There would be no difficulty whatever in realizing this aspiration once the [Commonwealth Land Party] C. L. P. plan were in operation. It is the mystery in which the lawyers have shrouded the business of owning a house that has contributed to prevent their owner ship by those residing in them. Let the land be restored to the community, and its full annual rent be collected into the public treasury, and there would be no more "buying or selling" of land. The buying or selling of the house would then be a perfectly simple transaction, and as easily effected as the buying or selling of a loaf of bread, a hat, or any other product of human labor. No lawyer would be needed: the builder of the house would sell and give a receipt to the purchaser, which receipt would be evidence of title; subsequent sales would be a matter of mutual agreement between a willing buyer and a equally willing seller, and the original receipt, endorsed with a record of the subsequent transfer of interest in the house, would pass in return for the purchase money, and would remain with the new owner as his title. This could be repeated each time the property changed hands. No matter who might own the house, the same obligation to pay the full annual rent of the land would rest and remain upon the occupier of the site. Just as the purchaser of a leasehold house today takes over the obligation to pay the agreed ground rent upon which the lease was granted, so the purchaser of the house (or other building or fixed improvement) upon the site would take over the obligation to pay the rent of the land.

If Mr. MacDonald really means what he wrote, let him have the courage to abandon the timeserving "Land Policy" of his party a policy framed in the interests of the Land Lords and come honestly into the open as an opponent of these parasites upon the community. Today, in spite of his words, he is fighting on their side. Commonweal, London, England.

EVERY permanent improvement of the soil, every railway and road, every bettering of the general condition of society, every facility given for production, every stimulus supplied to consumption, raises rent. The land owner sleeps, but thrives. He alone, among all the recipients in the distribution of products, owes everything to the labor of others, contributes nothing of his own. He inherits part of the fruits of present industry, and has appropriated the lion's share of accumulated intelligence.

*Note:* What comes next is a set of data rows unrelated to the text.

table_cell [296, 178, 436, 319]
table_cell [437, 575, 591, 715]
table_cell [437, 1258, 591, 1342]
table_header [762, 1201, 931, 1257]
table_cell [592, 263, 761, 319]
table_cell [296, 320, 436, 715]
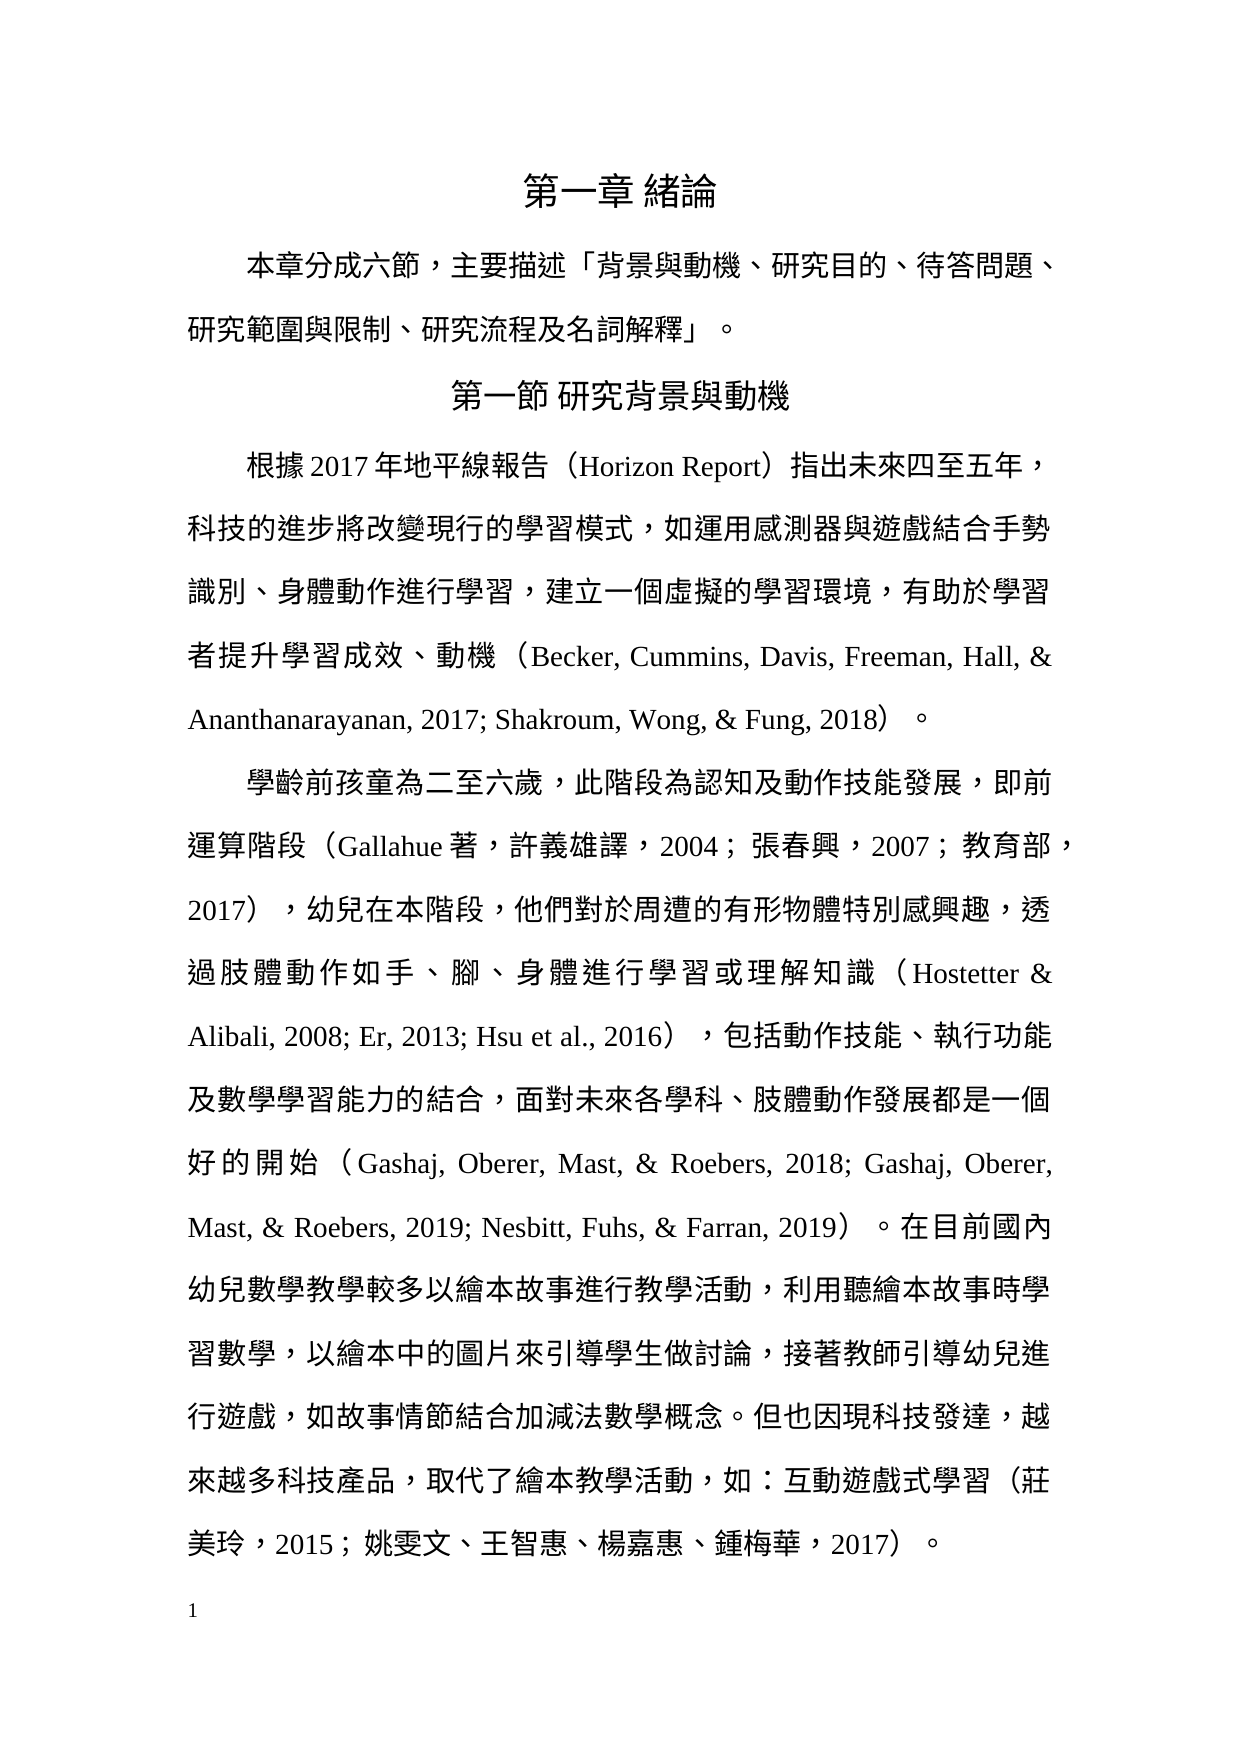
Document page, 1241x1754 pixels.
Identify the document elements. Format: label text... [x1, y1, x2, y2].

text 第一節 研究背景與動機 [187, 370, 1053, 418]
text 根據2017年地平線報告（Horizon Report）指出未來四至五年，科技的進步將改變現行的學習模式，如運用感測器與遊戲結合手勢識別、身體動作進行學習，建立一個虛擬的學習環境，有助於學習者提升學習成效、動機（Becker, Cummins, Davis, Freeman, Hall, & Ananthanarayanan, 2017; Shakroum, Wong, & Fung, 2018）。 [187, 442, 1053, 738]
text 本章分成六節，主要描述「背景與動機、研究目的、待答問題、 [187, 243, 1053, 285]
text 研究範圍與限制、研究流程及名詞解釋」。 [187, 306, 1053, 349]
text 學齡前孩童為二至六歲，此階段為認知及動作技能發展，即前運算階段（Gallahue著，許義雄譯，2004； 張春興，2007； 教育部，2017），幼兒在本階段，他們對於周遭的有形物體特別感興趣，透過肢體動作如手、腳、身體進行學習或理解知識（Hostetter & Alibali, 2008; Er, 2013; Hsu et al., 2016），包括動作技能、執行功能及數學學習能力的結合，面對未來各學科、肢體動作發展都是一個好的開始（Gashaj, Oberer, Mast, & Roebers, 2018; Gashaj, Oberer, Mast, & Roebers, 2019; Nesbitt, Fuhs, & Farran, 2019）。在目前國內幼兒數學教學較多以繪本故事進行教學活動，利用聽繪本故事時學習數學，以繪本中的圖片來引導學生做討論，接著教師引導幼兒進行遊戲，如故事情節結合加減法數學概念。但也因現科技發達，越來越多科技產品，取代了繪本教學活動，如：互動遊戲式學習（莊美玲，2015； 姚雯文、王智惠、楊嘉惠、鍾梅華，2017）。 [187, 759, 1053, 1563]
text 第一章 緒論 [187, 162, 1053, 216]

THE justice of the Pittsburgh tax plan rests upon the principle of equal rights to the earth that has been recognized by such great statesmen and philosophers as Thomas Jefferson, Abraham Lincoln and Henry George, and upon the fact that land values are socially created, growing with the growth of population and the extension of public improvements, and are, therefore, in a peculiar sense, a natural and logical source of public revenue. PERCY R. WILLIAMS in Kiwanis Magazine.